Mike hatte Mühe überhaupt zu reden. Sein Kopf war noch immer voller Bilder, Namen, Gesichter, Worte und Begriffe, die sich immer mehr weigerten, irgendeinen Sinn zu ergeben. Singh. Ben. NAUTILUS ...

»NAUTILUS ...«, murmelte er. Das Wort bedeutete ihm nichts, aber zugleich spürte er auch, dass es für etwas von enormer Wichtigkeit stand.

Der Krieger jedenfalls, der sich gerade wieder umgedreht hatte, um etwas zu dem Aufseher zu sagen, fuhr plötzlich auf dem Absatz herum und starrte ihn aus weit aufgerissenen Augen an.»Wassagst du da? «

»Ich weiß nicht«, murmelte Mike. »Es ... ist mir einfach so eingefallen.«

»Hast du den Herrn nicht gehört, Kerl? Was fällt dir ein, ihm nicht zu antworten?!«

Er holte aus, um Mike zu schlagen, aber etwas vollkommen Unerwartetes, ja, regelrecht Unerhörtes geschah: Der Krieger griff blitzschnell zu und packte das Handgelenk des Mannes mit solcher Kraft, dass Mike den Atem anhielt.

»Rühr den Jungen nicht an«, sagte er – leise, aber in einem so scharfen, drohenden Ton, dass es der Aufseher nicht einmal wagte, auch nur einen Schmerzlaut hervorzustoßen. Zitternd wartete er, bis der Krieger seine Hand losgelassen hatte, dann beeilte er sich Mikes Ketten endgültig loszumachen und sich hastig zurückzuziehen.

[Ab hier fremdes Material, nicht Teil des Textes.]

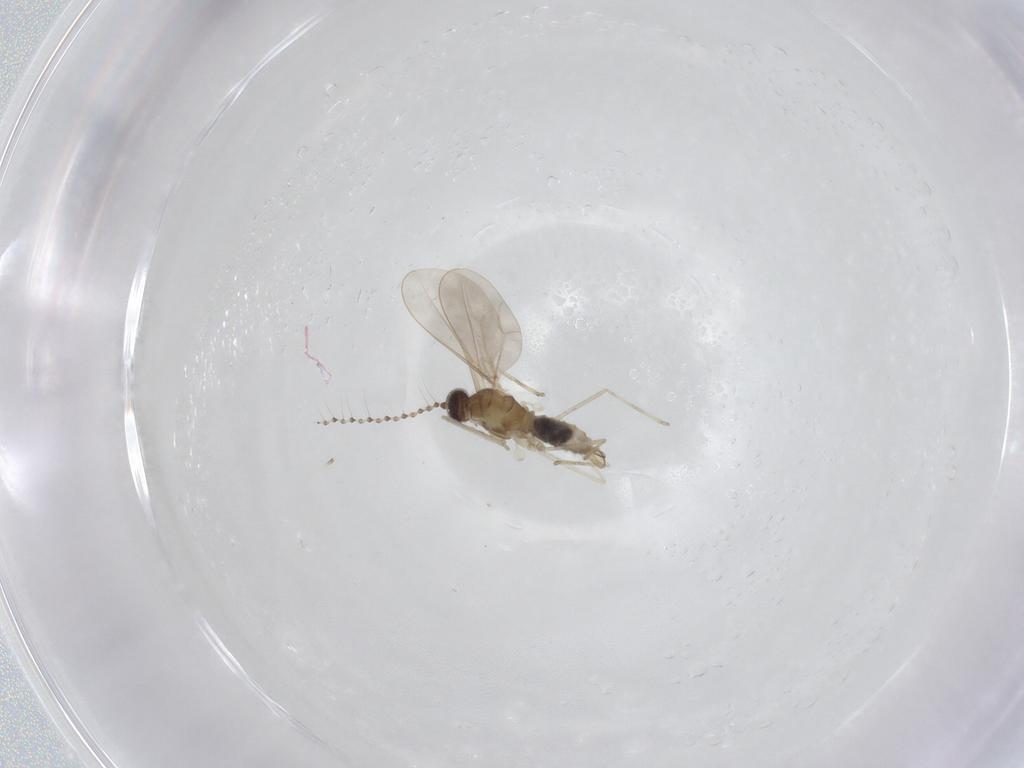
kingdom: Animalia
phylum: Arthropoda
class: Insecta
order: Diptera
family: Cecidomyiidae
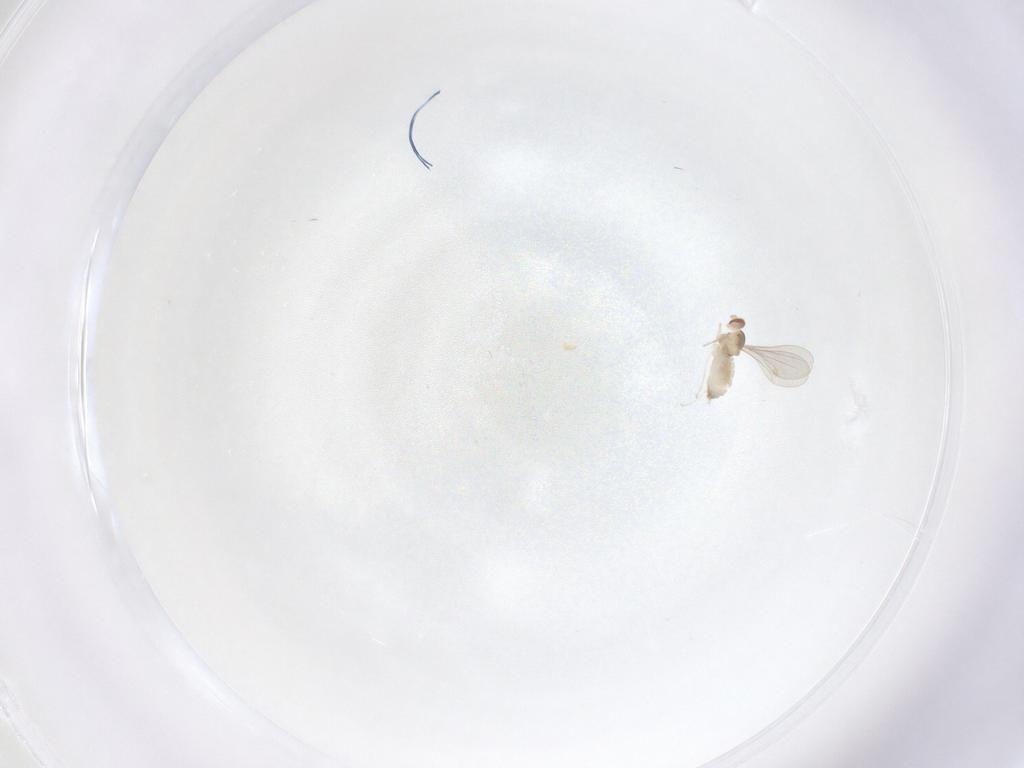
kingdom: Animalia
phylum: Arthropoda
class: Insecta
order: Diptera
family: Cecidomyiidae
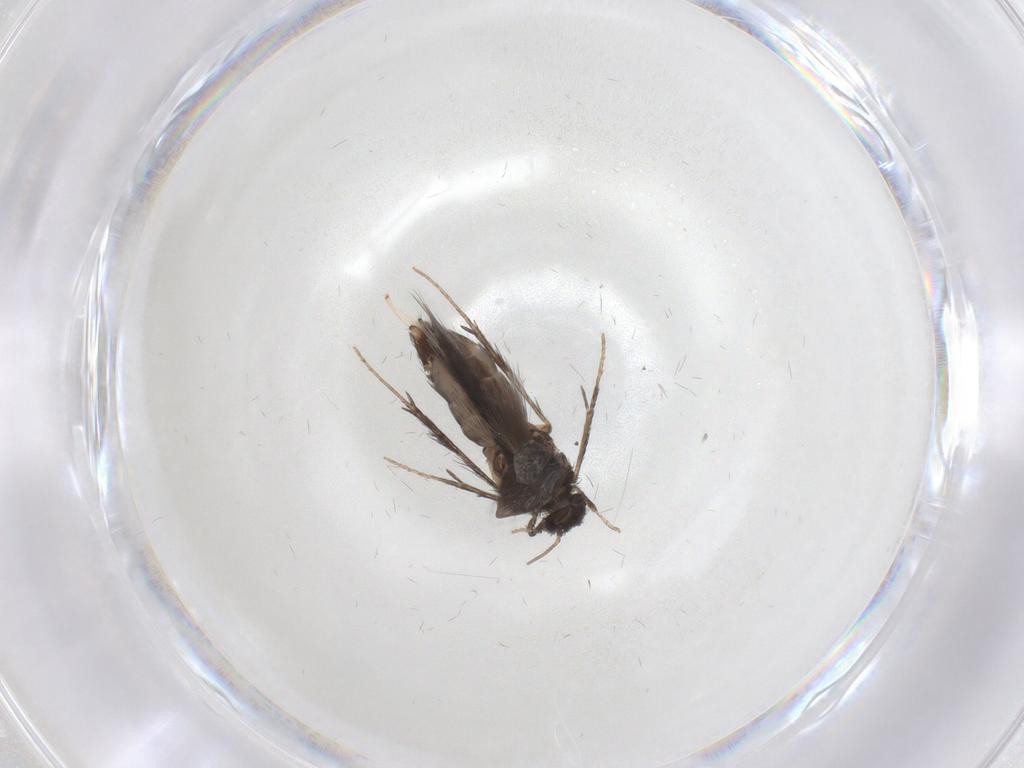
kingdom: Animalia
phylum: Arthropoda
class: Insecta
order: Trichoptera
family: Hydroptilidae
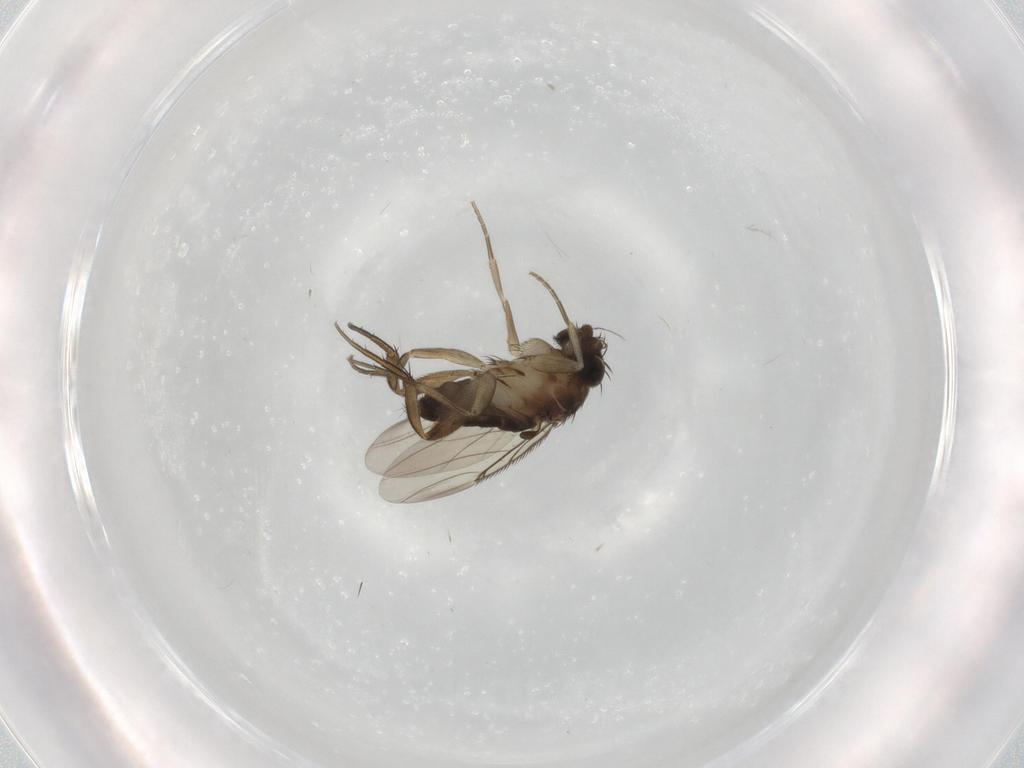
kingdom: Animalia
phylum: Arthropoda
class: Insecta
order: Diptera
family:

»Also, Junge ... Mike«, fuhr der Krieger fort. »Versuch dich zu erinnern. Woher kennst du diese Worte?«

»Ich weiß nicht«, sagte Mike. Er wagte es nicht, aufzublicken. Sein Herz jagte. Einem Krieger die Antwort zu verweigern war unvorstellbar. Der Mann würde ihn zweifellos töten. Aber er wusste es einfach nicht!

Erstaunlicherweise schien seine Antwort den Krieger jedoch nicht wütend zu machen. Er seufzte nur ein wenig enttäuscht, richtete sich wieder auf und wandte sich an den Aufseher, der sich mittlerweile zitternd in die entfernteste Ecke des Raumes zurückgezogen hatte.